Cutting-edge Tools of STseq informatic analysis

As the experimental instrument technology developed, bioinformatic tools for spatial transcriptome are up coming. We introduce the paper using two different tools for STseq. Zhang et al. revealed the spatial trajectory of NSCLC samples from the data of 4 LUAD and 8 LUSC, lung squamous carcinoma using Visium dataset [55]. In addition to reveal the heterogeneity using Seurat [56], they conducted analysis using spatial-pseudo-time and revealed the spatial evolutional trajectory. First, to analyze transient gene expression along spatial trajectory, they used “SPATA,” a framework for spatial transcriptome analysis, [57]. It can analyze DEGs in spatial context. With SPATA analysis, they showed the invasion direction and continuous features (Fig. 5). They also used another tool called “stLEARN” to analyzed pseudo-time trajectory. With stLEARN, we can reveal the connections within subclusters (Fig. 5) [58]. From the result, they showed possible spatial evolution in NSCLC. Though the tool for STseq is still limited, we believe we can get much detailed biological mechanism using those technologies.

Fig. 5
figure 5

Tools for Spatial transcriptome analysis. Overview of analysis using SPATA and stLEARN. We can visualize trajectory by SPATA and can estimate spatial trajectory inference by stLEARN

Conclusions

We first reviewed a recent approach to better understand the molecular mechanisms underlying drug resistance. We introduced our recent single-cell analysis of osimertinib-resistant lung cancer cells. In the latter section, we reviewed the currently available ST analysis methods.

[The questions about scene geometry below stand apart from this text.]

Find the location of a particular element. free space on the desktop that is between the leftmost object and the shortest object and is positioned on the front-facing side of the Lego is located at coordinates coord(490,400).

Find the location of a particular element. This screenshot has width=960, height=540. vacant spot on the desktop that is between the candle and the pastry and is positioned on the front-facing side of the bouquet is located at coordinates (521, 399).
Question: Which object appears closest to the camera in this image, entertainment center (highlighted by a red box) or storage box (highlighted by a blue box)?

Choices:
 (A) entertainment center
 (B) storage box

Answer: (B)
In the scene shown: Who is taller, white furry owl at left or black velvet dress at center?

Single-cell analysis technologies allow for a bottom-up view of the organs and tissues from the perspective of cells. As a result, we can define various aspects, such as development, cancer heterogeneity, and infectious diseases, with a new and entirely different view. scRNA-seq revealed intratumor and intertumor heterogeneity. Recently, an increasing number of clinical samples, including anticancer therapy-resistant tumors, have been analyzed in combination with other single-cell level omics technologies. These single-cell multiomics analyses are expected to provide new findings.

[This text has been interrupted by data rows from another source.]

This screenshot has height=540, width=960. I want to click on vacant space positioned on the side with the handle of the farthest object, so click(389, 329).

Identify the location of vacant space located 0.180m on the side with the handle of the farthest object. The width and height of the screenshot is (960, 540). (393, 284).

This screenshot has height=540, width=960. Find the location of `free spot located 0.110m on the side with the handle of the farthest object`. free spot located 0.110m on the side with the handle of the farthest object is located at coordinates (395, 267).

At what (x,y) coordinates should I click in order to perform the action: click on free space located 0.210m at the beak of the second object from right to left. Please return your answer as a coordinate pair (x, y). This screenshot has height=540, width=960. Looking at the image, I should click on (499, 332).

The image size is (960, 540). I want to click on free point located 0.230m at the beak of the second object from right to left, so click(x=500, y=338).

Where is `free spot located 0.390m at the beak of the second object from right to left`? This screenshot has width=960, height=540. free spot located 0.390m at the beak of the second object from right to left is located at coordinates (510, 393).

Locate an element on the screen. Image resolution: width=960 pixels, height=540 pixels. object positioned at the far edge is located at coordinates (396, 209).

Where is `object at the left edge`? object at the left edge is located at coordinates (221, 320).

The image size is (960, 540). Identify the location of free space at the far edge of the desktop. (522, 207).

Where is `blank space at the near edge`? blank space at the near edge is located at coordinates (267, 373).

Conversely, once the cellular architecture is destroyed during single-cell suspension preparations, the intuitive information viewed top-down is lost. STseq is a powerful method that can provide gene expression information without compromising the positional relationship between cells. Using 10x Genomics’ Visium, which is already commercially available, it is now possible to measure gene expression comprehensively and quantitatively with relative ease. However, the resolution of this method is insufficient.

The spatial concept within a cell is important to delve into the microenvironment within individual cells. It is possible to estimate the critical information related to the actual biological implications from the intracellular localization of the RNA molecule. Although ISS using PLPs, such as FishSeq and HybISS, may identify the genes at the subcellular level, the number of genes to be identified is limited due to the large size of RCPs and the short sequences to be decoded. In the future, it will be necessary to use both technologies in combination for analysis. We expect rapid progression of single-cell spatial omics technology that can capture time and space.